* TASK DETAILS: Though the entries hold pictures, only their text should be duplicated, exactly and in full.

------------------------------------------------

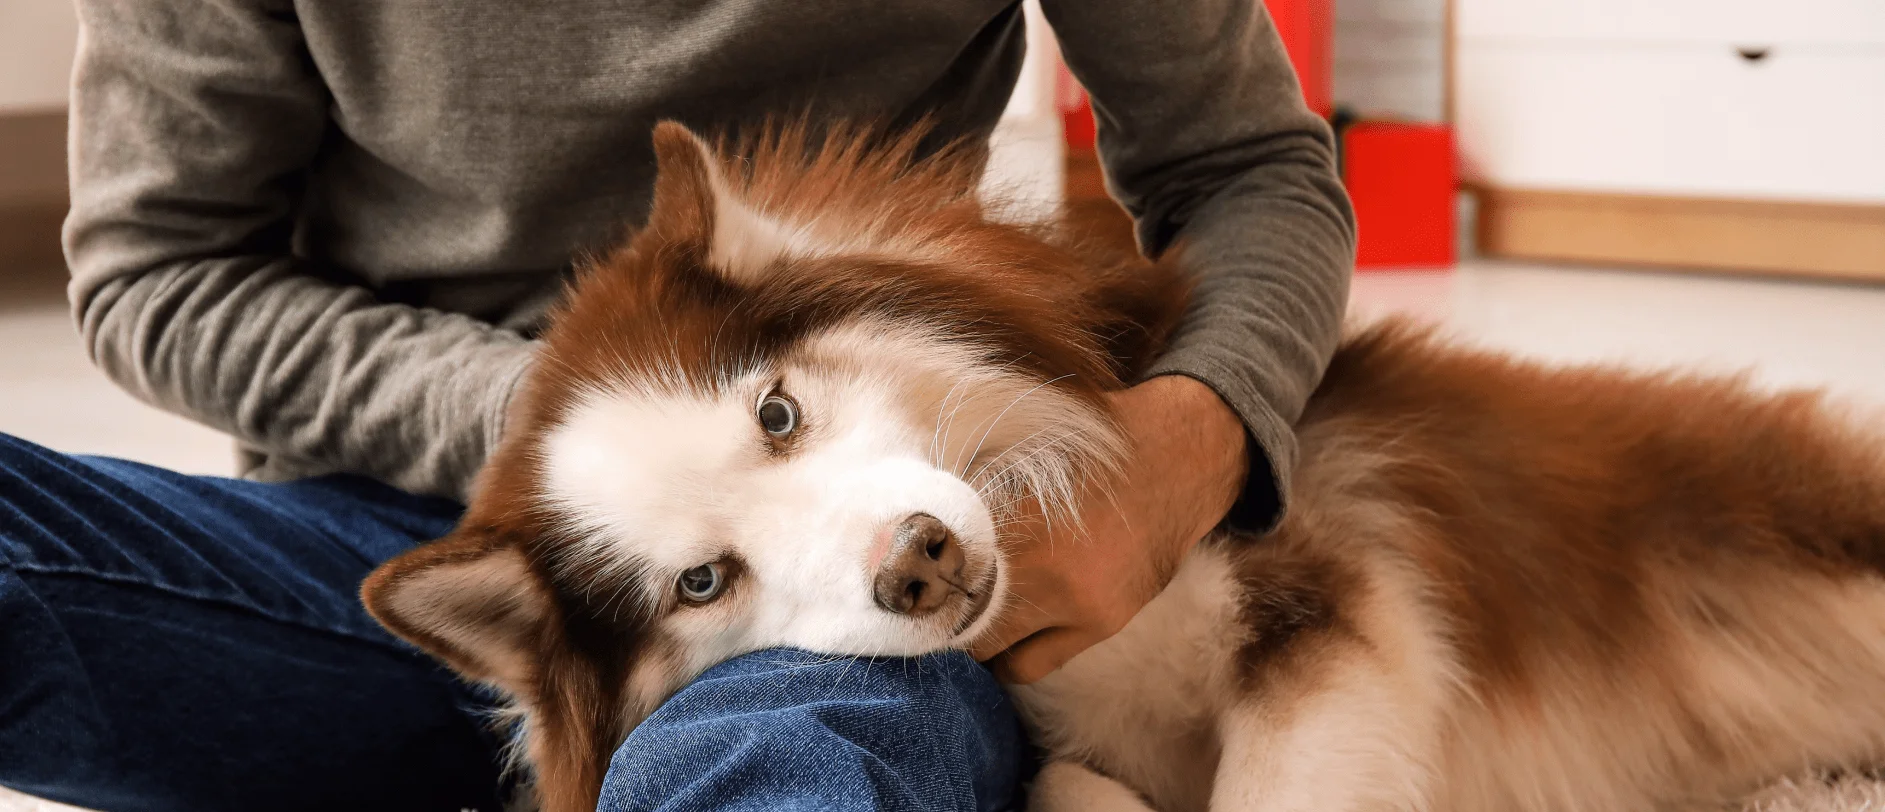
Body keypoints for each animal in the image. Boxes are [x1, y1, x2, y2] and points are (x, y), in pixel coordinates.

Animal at [360, 120, 1885, 812]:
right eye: (699, 582)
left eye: (777, 414)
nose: (917, 566)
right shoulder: (1076, 752)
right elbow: (1077, 789)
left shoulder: (1324, 613)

------------------------------------------------

* RESULT:
Body keypoints for each animal in the image. Boxes are [x1, y1, x2, y2] and points are (x, y), in pixel coordinates.

Animal at [360, 120, 1885, 812]:
right eye: (699, 582)
left eye: (777, 414)
nose: (917, 566)
right shoulder: (1076, 752)
right elbow: (1077, 789)
left shoulder: (1324, 613)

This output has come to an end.